** Given data follows **

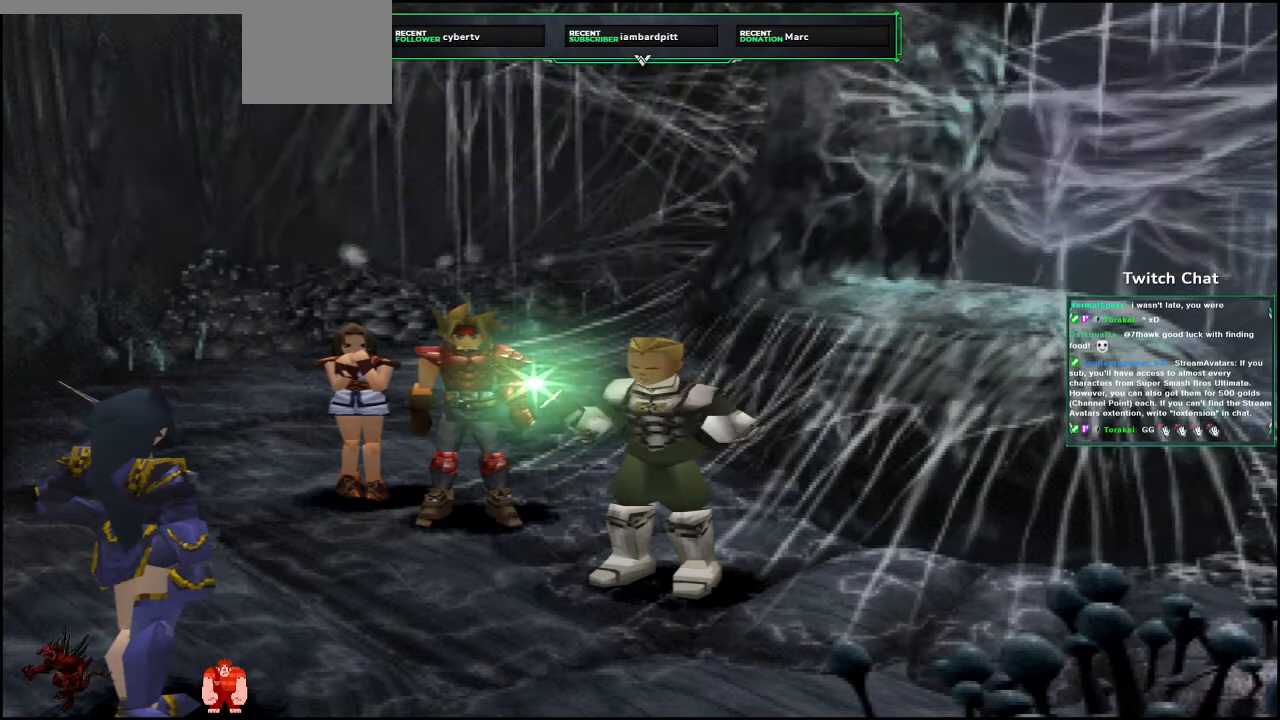
{"buttons": [], "left_stick": "center", "right_stick": "center", "events": [[167, "CIRCLE", "up"]]}
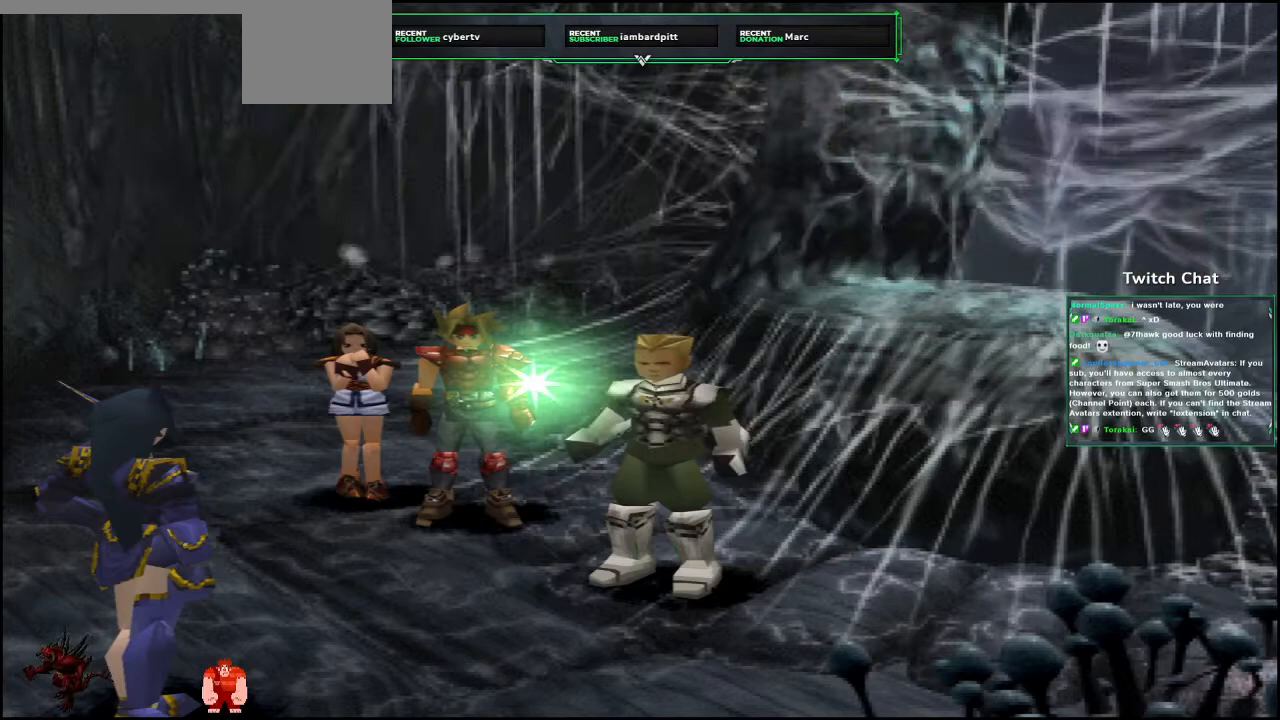
{"buttons": [], "left_stick": "center", "right_stick": "center", "events": [[33, "CIRCLE", "down"], [417, "CIRCLE", "up"]]}
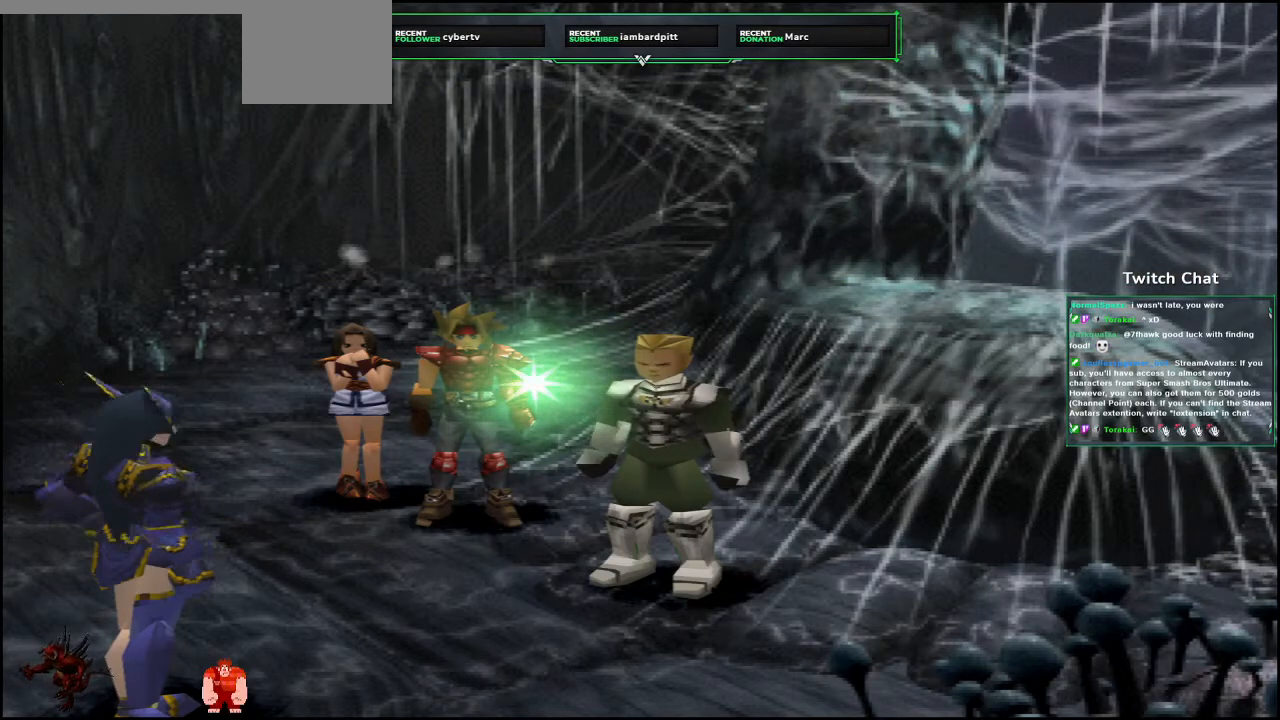
{"buttons": ["CIRCLE"], "left_stick": "center", "right_stick": "center", "events": [[150, "CIRCLE", "down"]]}
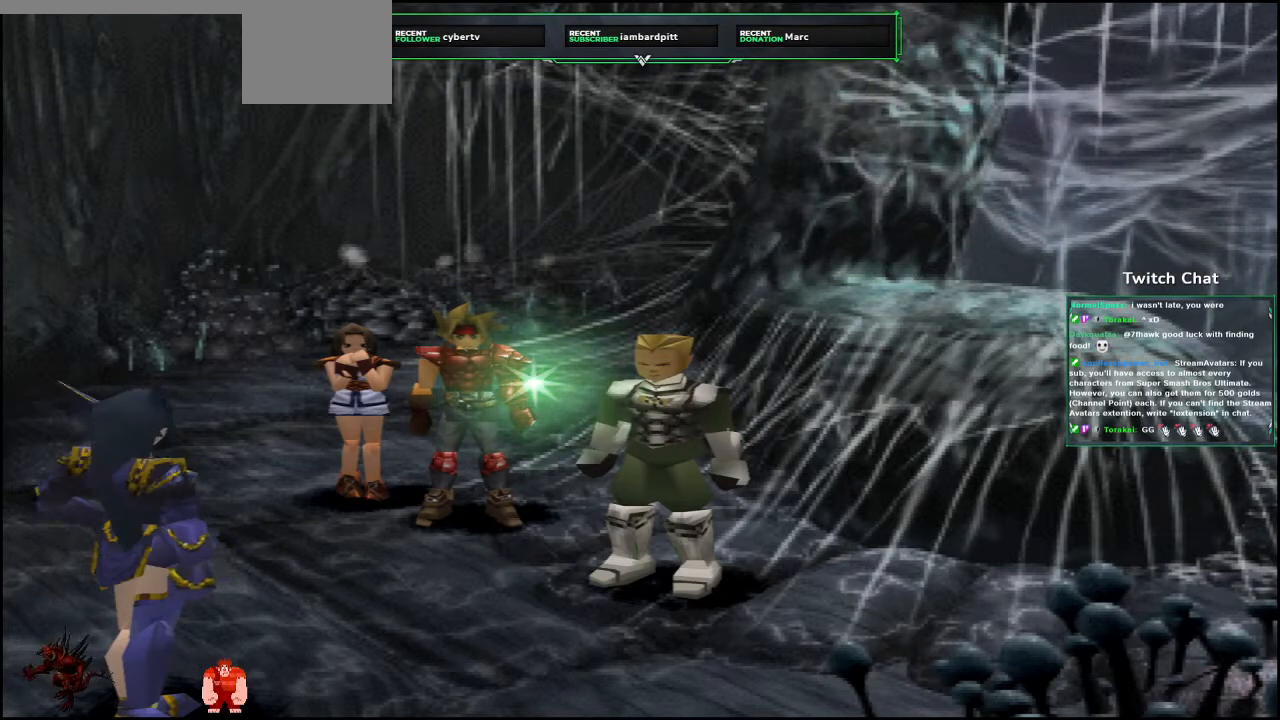
{"buttons": ["CIRCLE"], "left_stick": "center", "right_stick": "center", "events": [[217, "CIRCLE", "up"], [283, "CIRCLE", "down"]]}
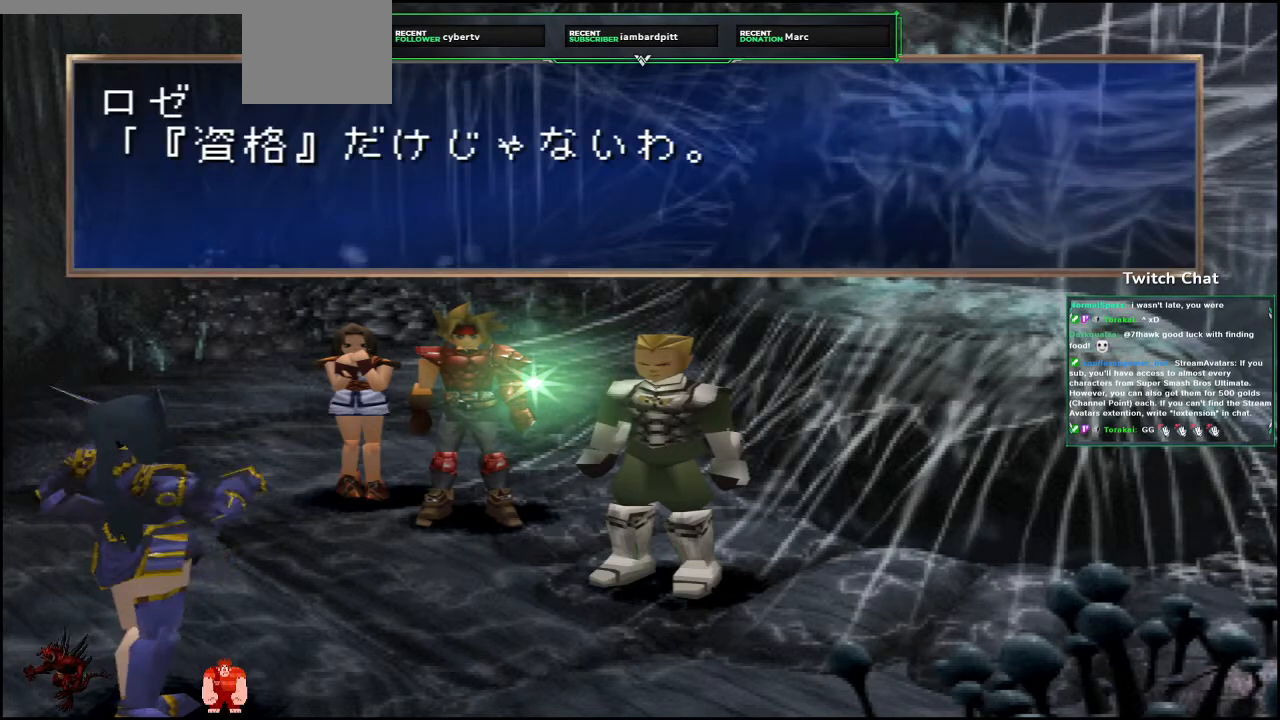
{"buttons": ["CIRCLE"], "left_stick": "center", "right_stick": "center", "events": [[417, "CIRCLE", "up"], [500, "CIRCLE", "down"]]}
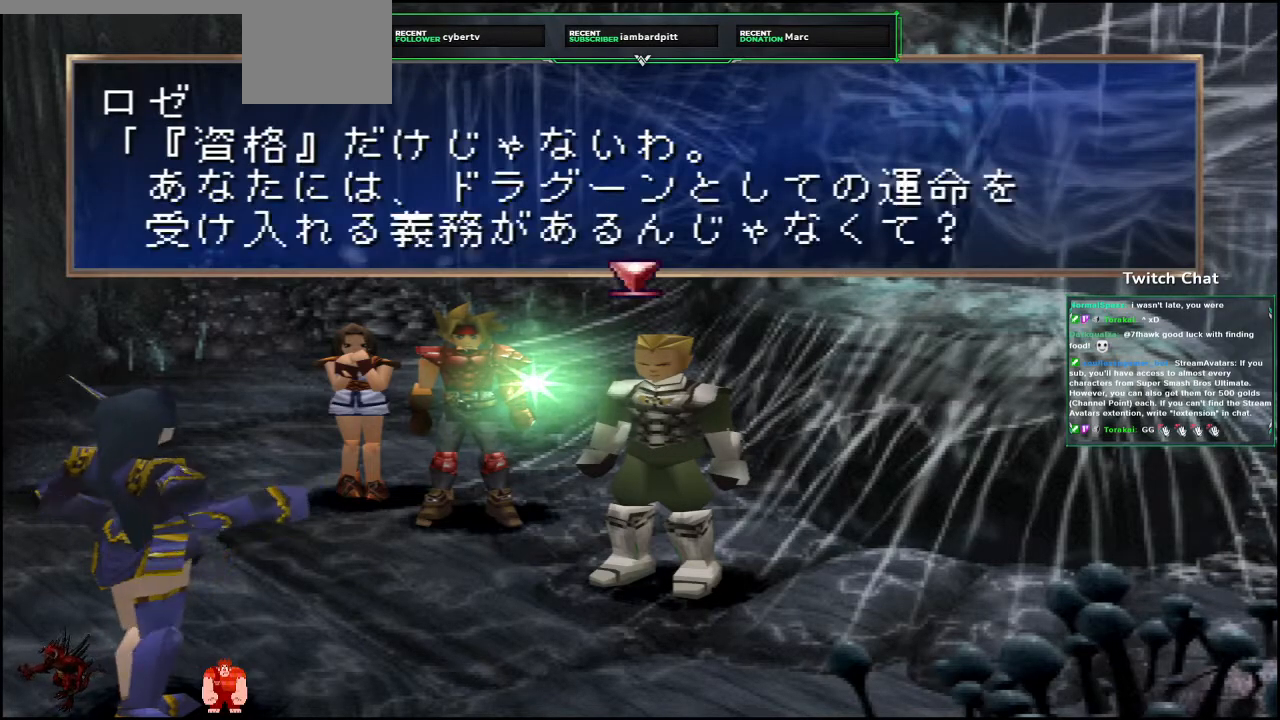
{"buttons": ["CIRCLE"], "left_stick": "center", "right_stick": "center", "events": []}
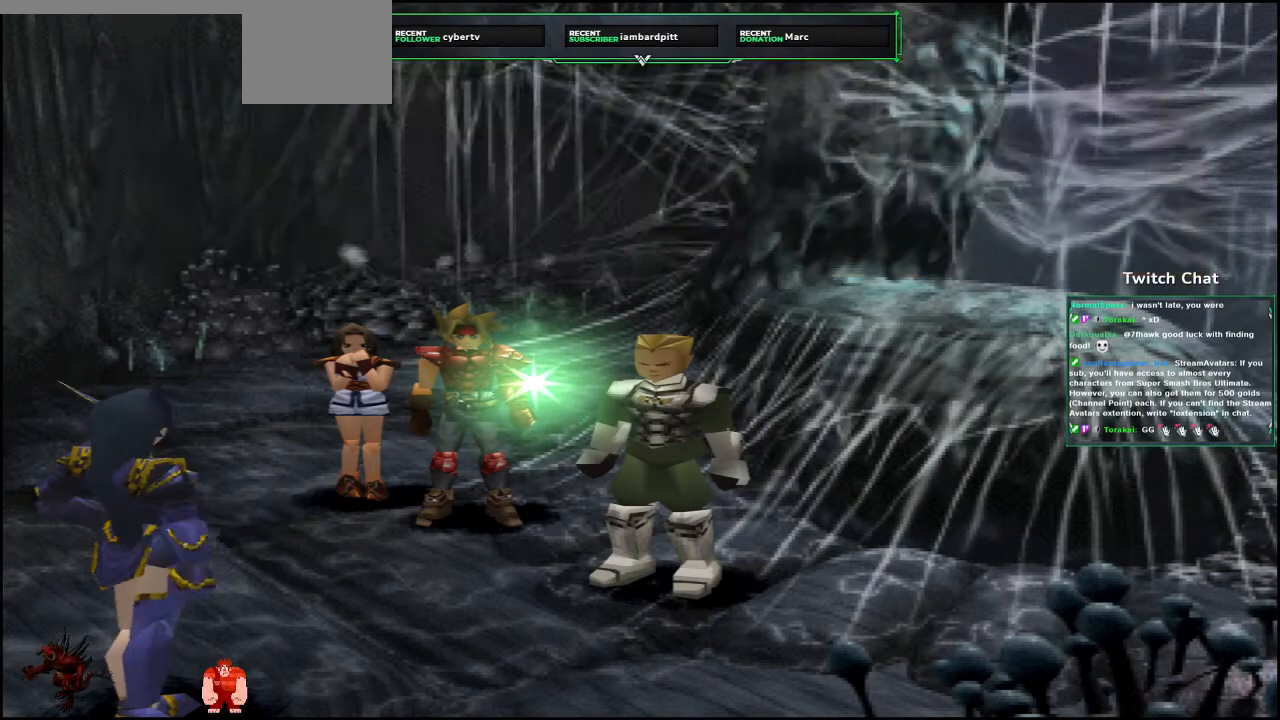
{"buttons": [], "left_stick": "center", "right_stick": "center", "events": [[200, "CIRCLE", "up"]]}
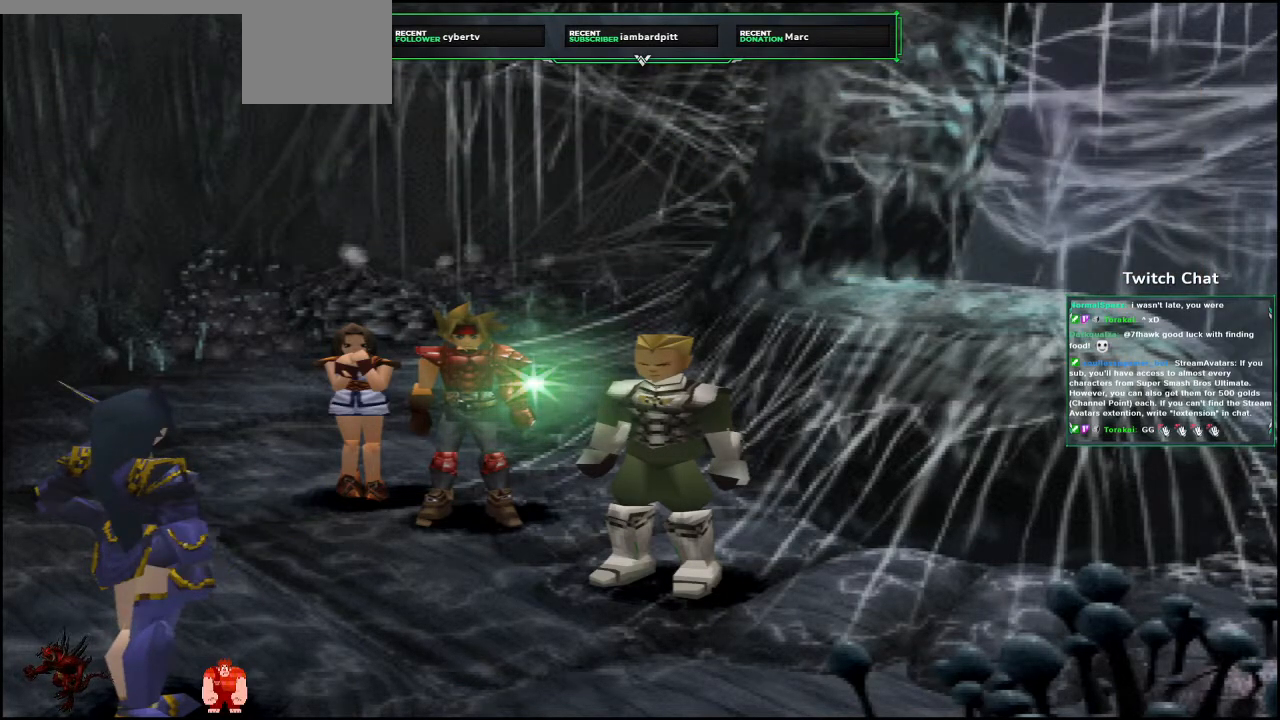
{"buttons": [], "left_stick": "center", "right_stick": "center", "events": []}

** End of Given data **

Print out the material word for word, omitting the pictures.

Answer to this problem:
{"buttons": [], "left_stick": "center", "right_stick": "center", "events": [[167, "CIRCLE", "up"]]}
{"buttons": [], "left_stick": "center", "right_stick": "center", "events": [[33, "CIRCLE", "down"], [417, "CIRCLE", "up"]]}
{"buttons": ["CIRCLE"], "left_stick": "center", "right_stick": "center", "events": [[150, "CIRCLE", "down"]]}
{"buttons": ["CIRCLE"], "left_stick": "center", "right_stick": "center", "events": [[217, "CIRCLE", "up"], [283, "CIRCLE", "down"]]}
{"buttons": ["CIRCLE"], "left_stick": "center", "right_stick": "center", "events": [[417, "CIRCLE", "up"], [500, "CIRCLE", "down"]]}
{"buttons": ["CIRCLE"], "left_stick": "center", "right_stick": "center", "events": []}
{"buttons": [], "left_stick": "center", "right_stick": "center", "events": [[200, "CIRCLE", "up"]]}
{"buttons": [], "left_stick": "center", "right_stick": "center", "events": []}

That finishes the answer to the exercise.